--- ASSIGNED TASK ---
Write out again, word for word, the lines below from the line that holds "Table 1 (abstract" through the line that holds "Figure 4. S", omitting pictures.

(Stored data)

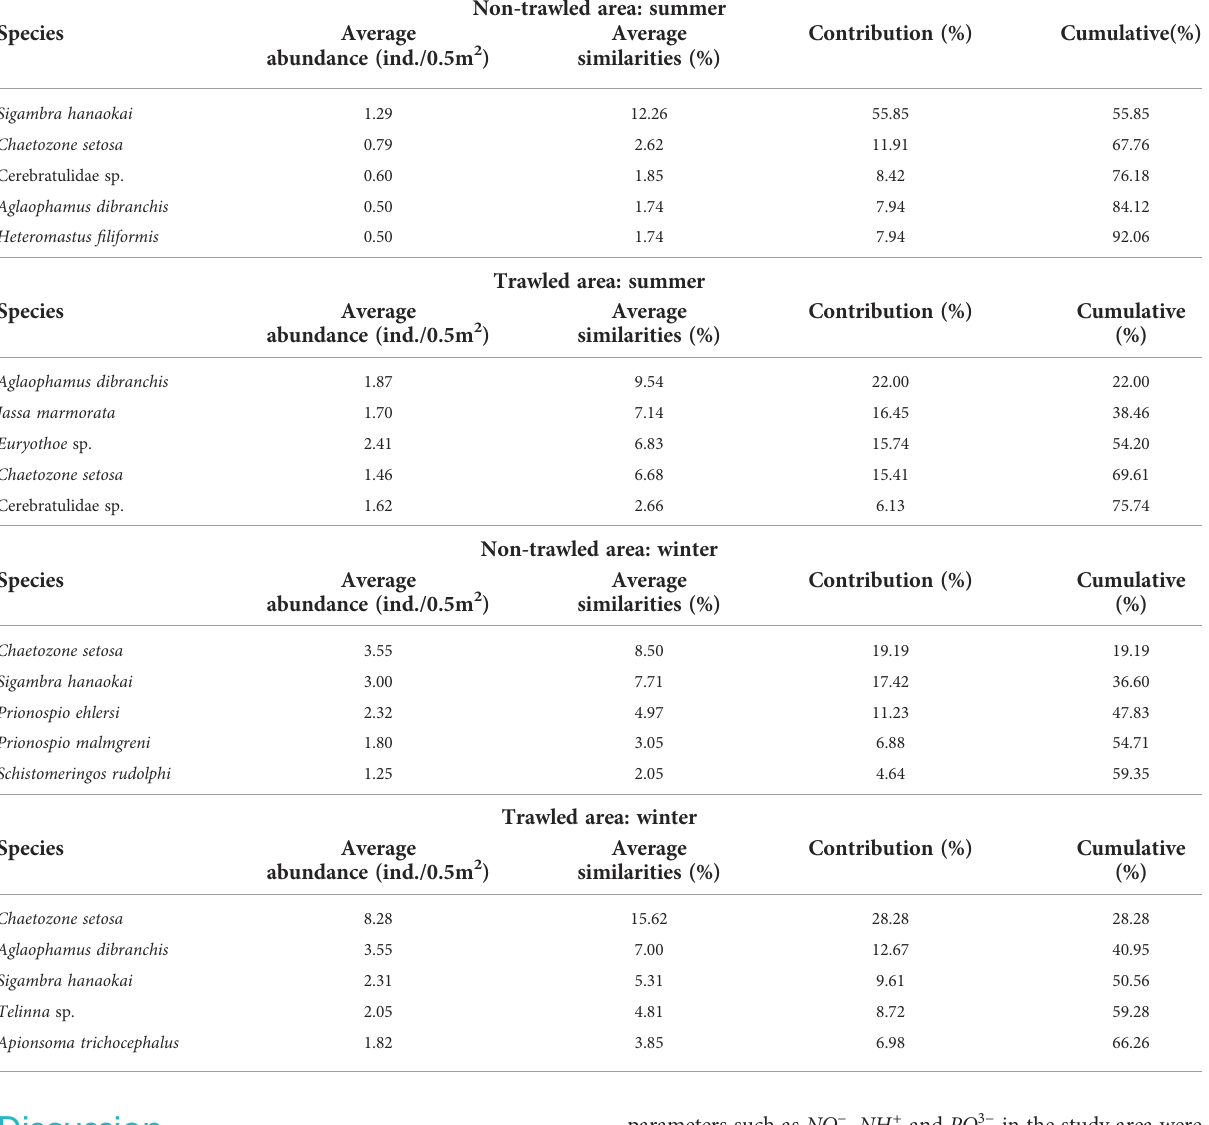
TABLE 3 The top fi ve species contribution from SIMPER (Similarity Percentages) for summer and winter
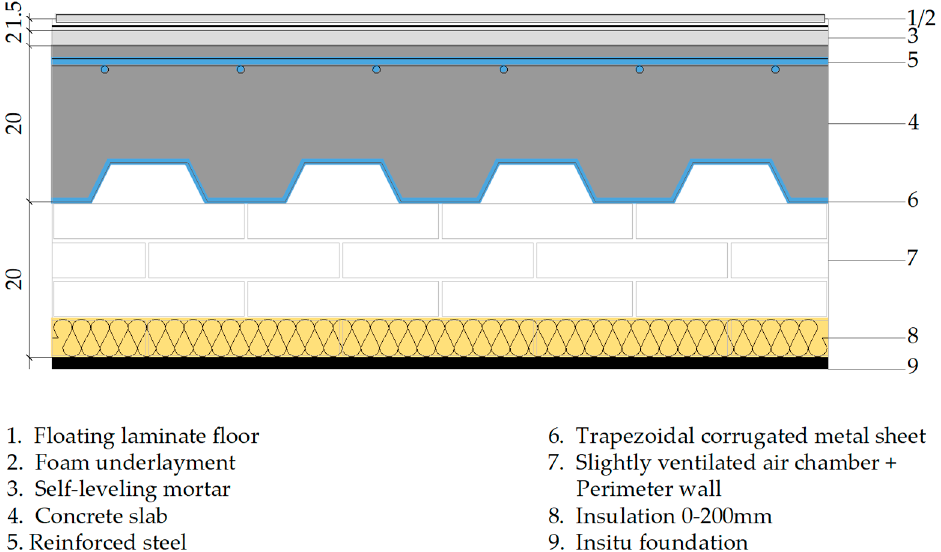
Figure A2. Intermediate floor components detail.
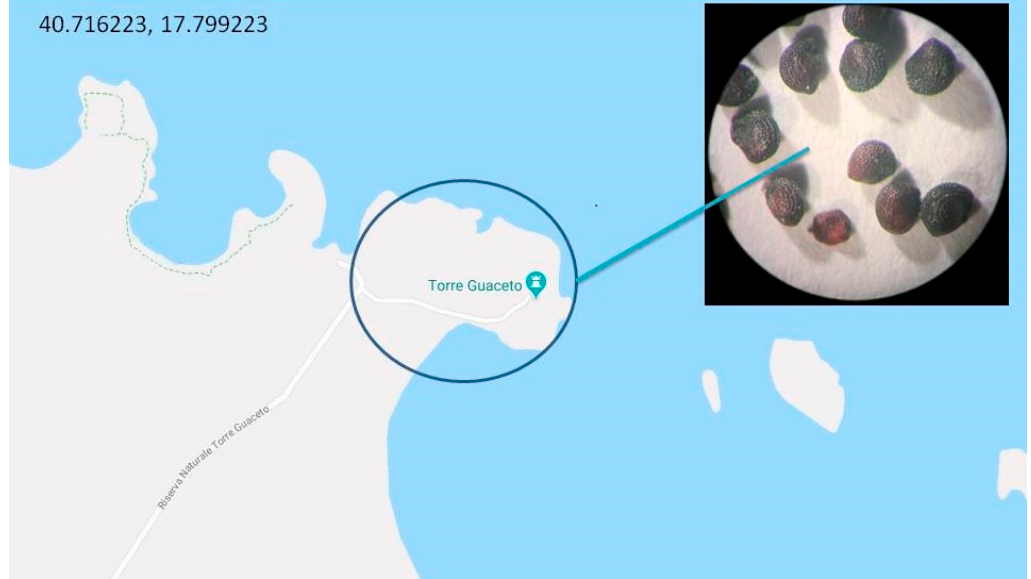
Figure 2. Sarcocornia sp. seeds gathered from Torre Guaceto (Province of Brindisi, Apulia, Italy).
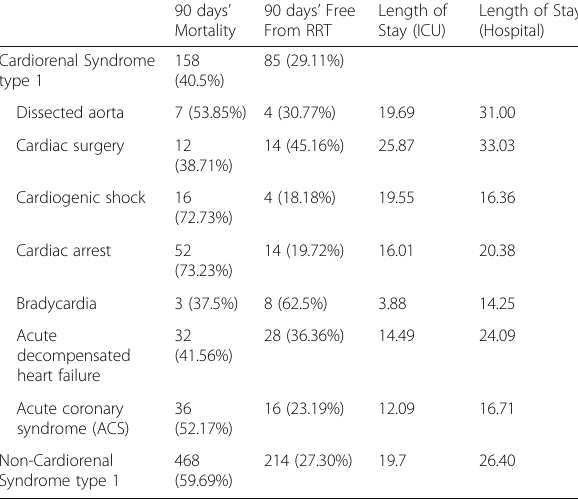
Table 1 (abstract 001265). 90 days ’ Outcomes of CRS-1 needing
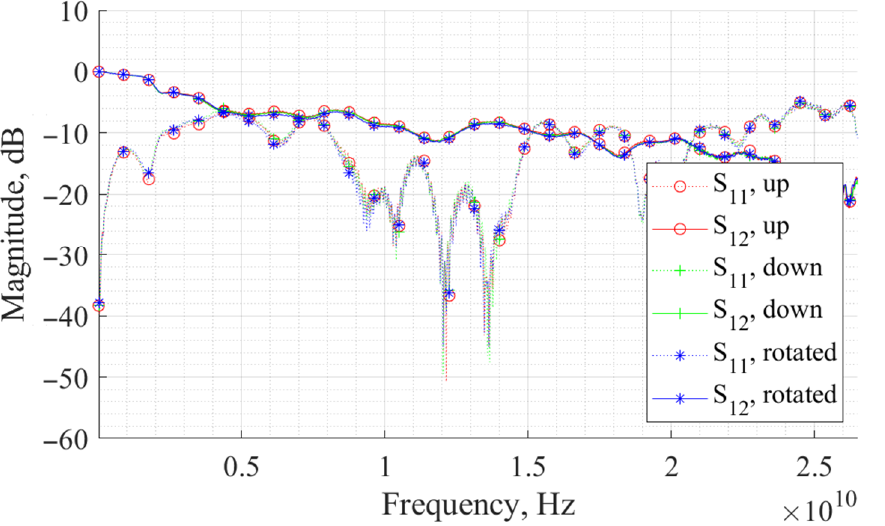
Figure 4. S parameters of the sample of the studied system: up—random orientation; down—the sample is upside down; rotated—the sample is rotated by about 90 degrees.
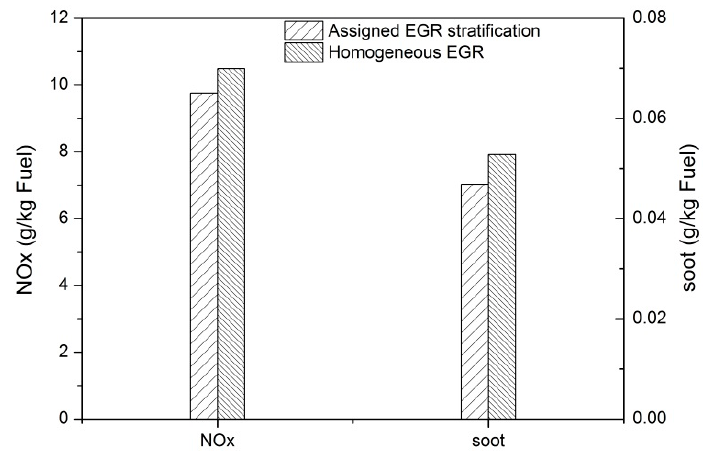
Figure 8. Comparison of engine-out NO x and soot between uniform EGR and assigned EGR stratification with equal mass of EGR in cylinder.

--- EXPECTED OUTPUT ---
Table 1 (abstract 001265). 90 days ’ Outcomes of CRS-1 needing
Figure 4. S parameters of the sample of the studied system: up—random orientation; down—the sample is upside down; rotated—the sample is rotated by about 90 degrees.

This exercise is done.